*課題の説明*
以下の記録のすべての行を、一字一句違えずにそのまま繰り返してください。

*課題の資料*
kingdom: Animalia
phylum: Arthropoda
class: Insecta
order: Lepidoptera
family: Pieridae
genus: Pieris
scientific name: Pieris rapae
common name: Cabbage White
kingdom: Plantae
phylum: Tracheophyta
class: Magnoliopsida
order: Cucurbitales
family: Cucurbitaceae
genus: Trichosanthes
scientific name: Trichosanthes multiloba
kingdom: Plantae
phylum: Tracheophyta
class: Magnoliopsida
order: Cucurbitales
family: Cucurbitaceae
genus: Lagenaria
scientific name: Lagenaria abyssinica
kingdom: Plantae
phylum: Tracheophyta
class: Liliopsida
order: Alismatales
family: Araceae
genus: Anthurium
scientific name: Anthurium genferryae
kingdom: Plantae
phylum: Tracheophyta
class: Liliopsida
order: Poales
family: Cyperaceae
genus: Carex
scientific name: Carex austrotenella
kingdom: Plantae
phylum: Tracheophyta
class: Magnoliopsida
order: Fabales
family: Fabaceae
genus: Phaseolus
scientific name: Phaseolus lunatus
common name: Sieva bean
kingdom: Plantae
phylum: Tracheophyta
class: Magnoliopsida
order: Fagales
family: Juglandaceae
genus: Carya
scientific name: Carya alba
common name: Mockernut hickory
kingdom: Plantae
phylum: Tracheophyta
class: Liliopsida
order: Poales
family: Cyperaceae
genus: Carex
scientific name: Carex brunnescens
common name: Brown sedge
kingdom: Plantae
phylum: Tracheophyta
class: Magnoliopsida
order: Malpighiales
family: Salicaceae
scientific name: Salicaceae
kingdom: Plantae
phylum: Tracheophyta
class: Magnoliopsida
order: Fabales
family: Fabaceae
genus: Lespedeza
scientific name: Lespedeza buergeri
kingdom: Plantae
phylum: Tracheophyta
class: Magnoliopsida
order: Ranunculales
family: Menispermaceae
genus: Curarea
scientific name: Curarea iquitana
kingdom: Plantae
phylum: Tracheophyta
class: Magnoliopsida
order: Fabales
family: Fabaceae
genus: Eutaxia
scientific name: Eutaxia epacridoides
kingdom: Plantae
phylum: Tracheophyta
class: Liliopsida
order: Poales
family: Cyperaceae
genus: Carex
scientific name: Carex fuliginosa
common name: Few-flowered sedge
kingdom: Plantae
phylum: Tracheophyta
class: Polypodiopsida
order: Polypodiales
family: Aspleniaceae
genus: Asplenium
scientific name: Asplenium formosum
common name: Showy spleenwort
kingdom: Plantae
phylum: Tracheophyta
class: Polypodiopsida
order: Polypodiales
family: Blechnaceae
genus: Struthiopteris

*解答*
kingdom: Animalia
phylum: Arthropoda
class: Insecta
order: Lepidoptera
family: Pieridae
genus: Pieris
scientific name: Pieris rapae
common name: Cabbage White
kingdom: Plantae
phylum: Tracheophyta
class: Magnoliopsida
order: Cucurbitales
family: Cucurbitaceae
genus: Trichosanthes
scientific name: Trichosanthes multiloba
kingdom: Plantae
phylum: Tracheophyta
class: Magnoliopsida
order: Cucurbitales
family: Cucurbitaceae
genus: Lagenaria
scientific name: Lagenaria abyssinica
kingdom: Plantae
phylum: Tracheophyta
class: Liliopsida
order: Alismatales
family: Araceae
genus: Anthurium
scientific name: Anthurium genferryae
kingdom: Plantae
phylum: Tracheophyta
class: Liliopsida
order: Poales
family: Cyperaceae
genus: Carex
scientific name: Carex austrotenella
kingdom: Plantae
phylum: Tracheophyta
class: Magnoliopsida
order: Fabales
family: Fabaceae
genus: Phaseolus
scientific name: Phaseolus lunatus
common name: Sieva bean
kingdom: Plantae
phylum: Tracheophyta
class: Magnoliopsida
order: Fagales
family: Juglandaceae
genus: Carya
scientific name: Carya alba
common name: Mockernut hickory
kingdom: Plantae
phylum: Tracheophyta
class: Liliopsida
order: Poales
family: Cyperaceae
genus: Carex
scientific name: Carex brunnescens
common name: Brown sedge
kingdom: Plantae
phylum: Tracheophyta
class: Magnoliopsida
order: Malpighiales
family: Salicaceae
scientific name: Salicaceae
kingdom: Plantae
phylum: Tracheophyta
class: Magnoliopsida
order: Fabales
family: Fabaceae
genus: Lespedeza
scientific name: Lespedeza buergeri
kingdom: Plantae
phylum: Tracheophyta
class: Magnoliopsida
order: Ranunculales
family: Menispermaceae
genus: Curarea
scientific name: Curarea iquitana
kingdom: Plantae
phylum: Tracheophyta
class: Magnoliopsida
order: Fabales
family: Fabaceae
genus: Eutaxia
scientific name: Eutaxia epacridoides
kingdom: Plantae
phylum: Tracheophyta
class: Liliopsida
order: Poales
family: Cyperaceae
genus: Carex
scientific name: Carex fuliginosa
common name: Few-flowered sedge
kingdom: Plantae
phylum: Tracheophyta
class: Polypodiopsida
order: Polypodiales
family: Aspleniaceae
genus: Asplenium
scientific name: Asplenium formosum
common name: Showy spleenwort
kingdom: Plantae
phylum: Tracheophyta
class: Polypodiopsida
order: Polypodiales
family: Blechnaceae
genus: Struthiopteris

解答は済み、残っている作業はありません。